World January 30, 2026

Moody's Moves Israel's Outlook to Stable, Affirms Baa1 Rating

Agency cites reduced geopolitical exposure and resilient public finances while noting remaining fragility

By Maya Rios
Moody's Moves Israel's Outlook to Stable, Affirms Baa1 Rating

Moody's Ratings has revised Israel's sovereign outlook from negative to stable while keeping the Baa1 long-term rating intact. The shift reflects a material easing in geopolitical pressures following the end of specific regional conflicts, and Moody's highlights the country's economic resilience and improved fiscal trajectory even as risks persist.

Key Points

  • Moody's changed Israel's outlook to stable from negative and affirmed the Baa1 sovereign rating.
  • The outlook revision reflects a material easing of geopolitical risk following the end of specific regional conflicts; Moody's still regards the security environment as fragile.
  • Economic forecasts include 5.0% GDP growth in 2026 and 3.0-3.5% growth thereafter, with deficits expected to decline and debt-to-GDP stabilizing around 68%.

Moody's Ratings on Friday changed Israel's outlook to stable from negative and reaffirmed the country's Baa1 sovereign rating. The rating agency said the revision reflects its view that Israel's exposure to geopolitical risk has materially eased from the very high levels it faced previously, which reduces the likelihood of further deterioration in the sovereign credit profile.

In explaining the outlook move, Moody's pointed to a set of conflict conclusions across the region. The agency noted the end of military operations with Iran in June 2025 and the ceasefires reached with Hamas in Gaza in 2025 and with Hezbollah in Lebanon in 2024.

While Moody's cautioned that Israel's geopolitical environment will likely remain fragile, it said the economy and public finances demonstrated notable resilience through the recent periods of conflict. The agency added that the probability of renewed large-scale ground operations in Gaza has diminished, further supporting the reassessment.

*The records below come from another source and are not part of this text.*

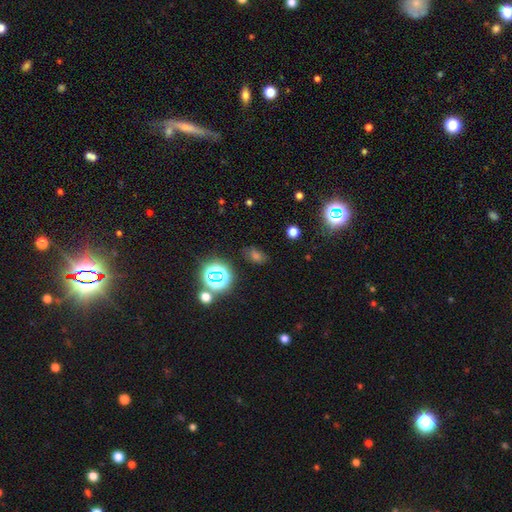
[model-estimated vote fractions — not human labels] This appears to be a star or artifact, not a galaxy (46%).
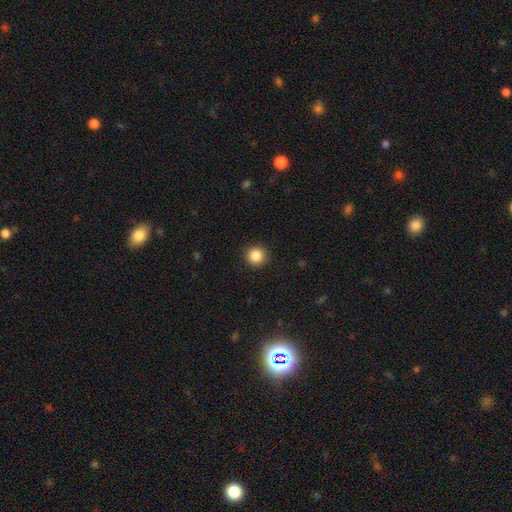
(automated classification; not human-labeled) smooth_or_featured: smooth (p=0.86) [alt: star or artifact p=0.10]
how_rounded: round (p=0.95) [alt: in between p=0.04]
merging: none (p=0.92) [alt: minor disturbance p=0.06]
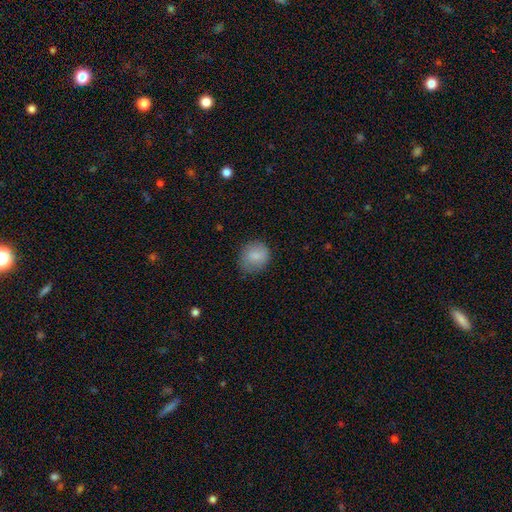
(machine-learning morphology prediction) This appears to be a smooth galaxy with no disk features (85%) that is round (80%). Merging: none (76%).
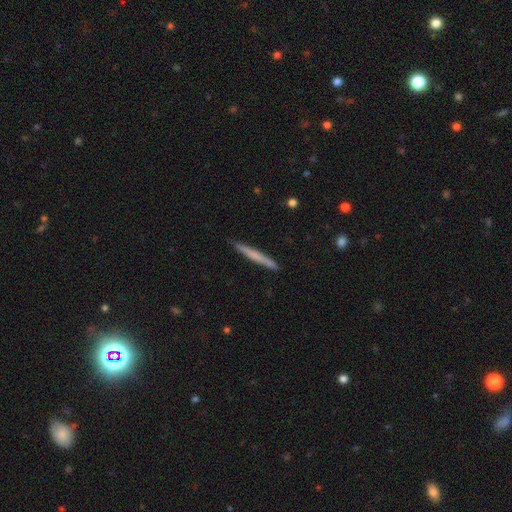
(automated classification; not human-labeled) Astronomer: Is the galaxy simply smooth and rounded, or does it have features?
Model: smooth — 57% (runner-up: featured or disk, 38%).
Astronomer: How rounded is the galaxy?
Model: cigar-shaped — 97%.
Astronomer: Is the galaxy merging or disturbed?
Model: none — 91%.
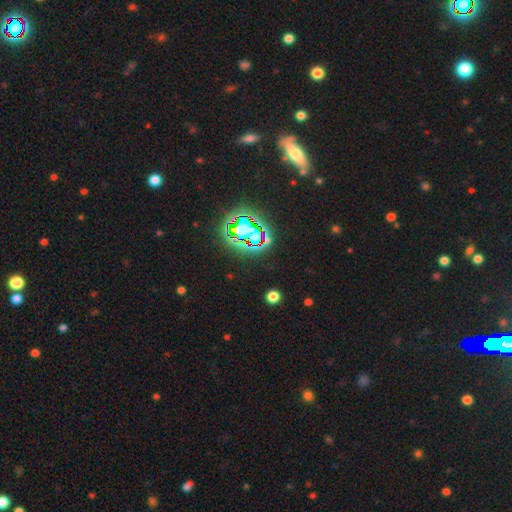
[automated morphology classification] Smooth or featured?
  - star or artifact: 78% *
  - smooth: 13%
  - featured or disk: 9%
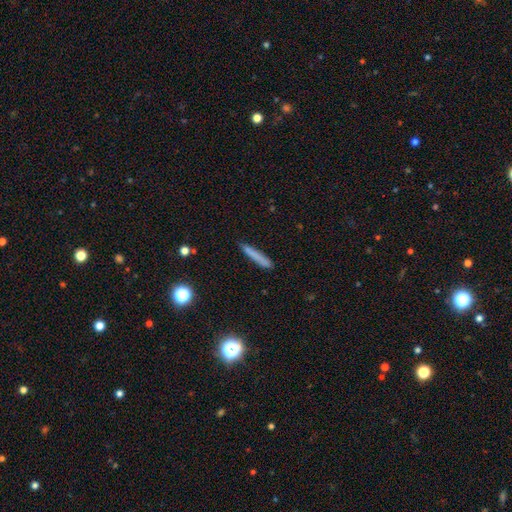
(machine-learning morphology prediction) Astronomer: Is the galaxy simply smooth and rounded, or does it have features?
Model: smooth — 75%.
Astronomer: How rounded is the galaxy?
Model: cigar-shaped — 95%.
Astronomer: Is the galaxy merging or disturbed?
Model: none — 84%.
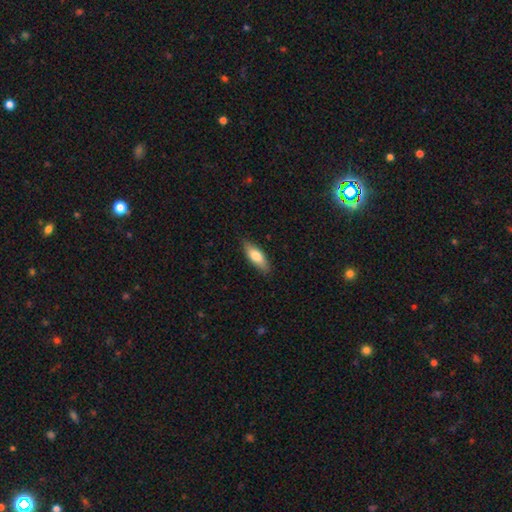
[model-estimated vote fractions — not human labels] A smooth galaxy with no disk features (73%) that is in between round and cigar-shaped (62%).

Vote fractions:
- Smooth or featured? smooth: 73% / featured or disk: 21% / star or artifact: 6%
- How rounded? in between: 62% / cigar-shaped: 35% / round: 2%
- Merging? none: 85% / minor disturbance: 12% / major disturbance: 2% / merger: 1%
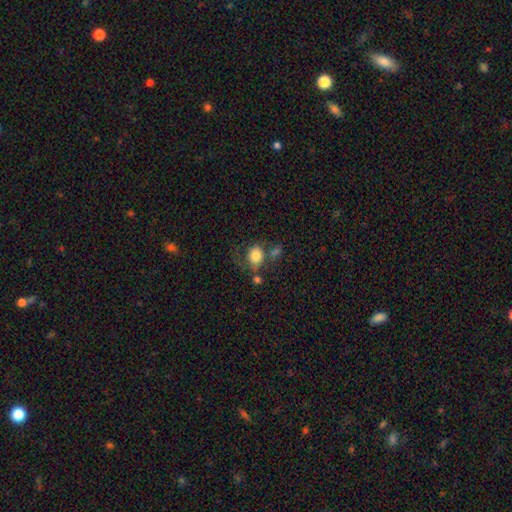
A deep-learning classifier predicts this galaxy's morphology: This is likely a smooth galaxy (76%). How rounded: possibly round (52%). Merging: marginally none (42%).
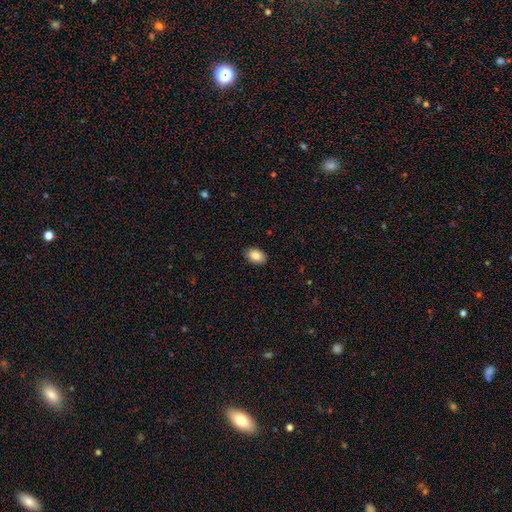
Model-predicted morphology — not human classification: This appears to be a smooth galaxy with no disk features (87%) that is in between round and cigar-shaped (89%). Merging: none (88%).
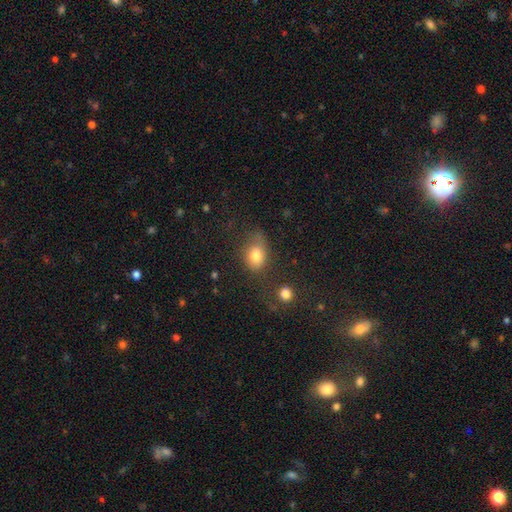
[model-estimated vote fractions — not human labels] This is likely a smooth galaxy (77%). How rounded: likely in between (62%). Merging: possibly none (50%).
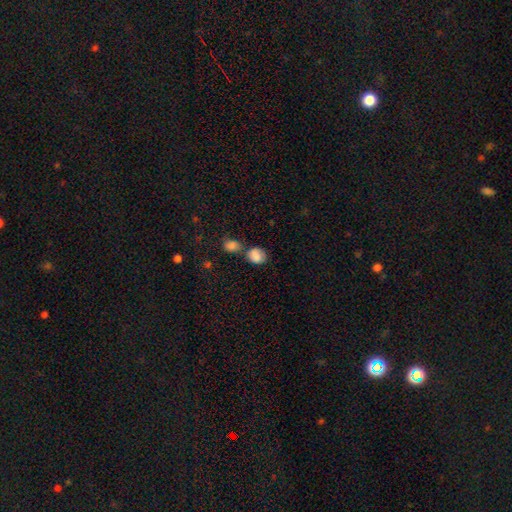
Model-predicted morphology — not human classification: Q: Smooth or featured?
A: smooth (84%); runner-up: star or artifact (9%)
Q: How rounded?
A: round (57%); runner-up: in between (42%)
Q: Merging?
A: none (48%); runner-up: merger (32%)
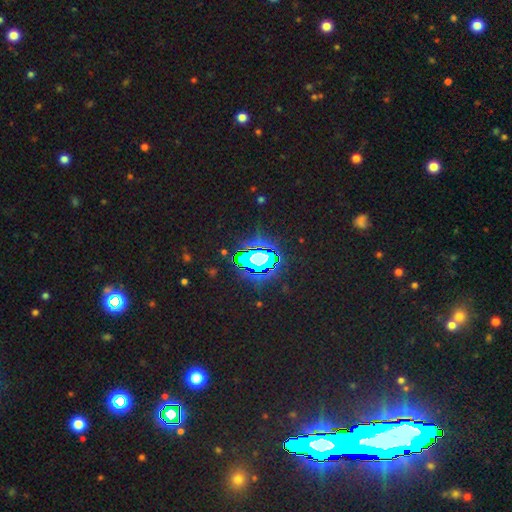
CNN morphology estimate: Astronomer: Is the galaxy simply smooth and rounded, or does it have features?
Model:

On the macroeconomic front, Moody's expects a rebound in growth, forecasting 5.0% real GDP growth for 2026 followed by more moderate expansion of 3.0-3.5% in the years thereafter. The agency projects that fiscal deficits will decline from the elevated levels recorded in 2024 and 2025, and that the government debt-to-GDP ratio will stabilize at roughly 68%.

Moody's said the Baa1 rating affirmation balances the adverse effects of the recent conflicts with Israel's underlying credit strengths. The agency now anticipates that government debt will be about 18 percentage points higher in the medium term compared with forecasts made before October 7, 2023.

Moody's identified several credit strengths that support the sovereign score: strong GDP growth prospects, continuing investment in the technology sector, and sustained market access that helps constrain borrowing costs and mitigate fiscal pressures.

The agency left the local-currency and foreign-currency country ceilings unchanged at Aa3, which is four notches above the sovereign rating. Moody's said those ceilings reflect a balance between elevated geopolitical risks and Israel's diversified economy and external stability.

Looking ahead, Moody's described conditions that could alter the rating direction. Upward pressure would require a durable reduction in geopolitical risks combined with faster fiscal consolidation than currently expected. Conversely, renewed or increased geopolitical tensions, or signs of weakening economic or fiscal prospects, could place downward pressure on the sovereign rating.

Risks

  • Persisting or renewed geopolitical tensions could reverse the outlook and exert downward pressure on the sovereign rating - this risk affects government bonds, sovereign credit spreads, and financial markets.
  • Slower-than-expected fiscal consolidation or weakening economic performance could increase borrowing needs and fiscal strain, impacting public finances and market access.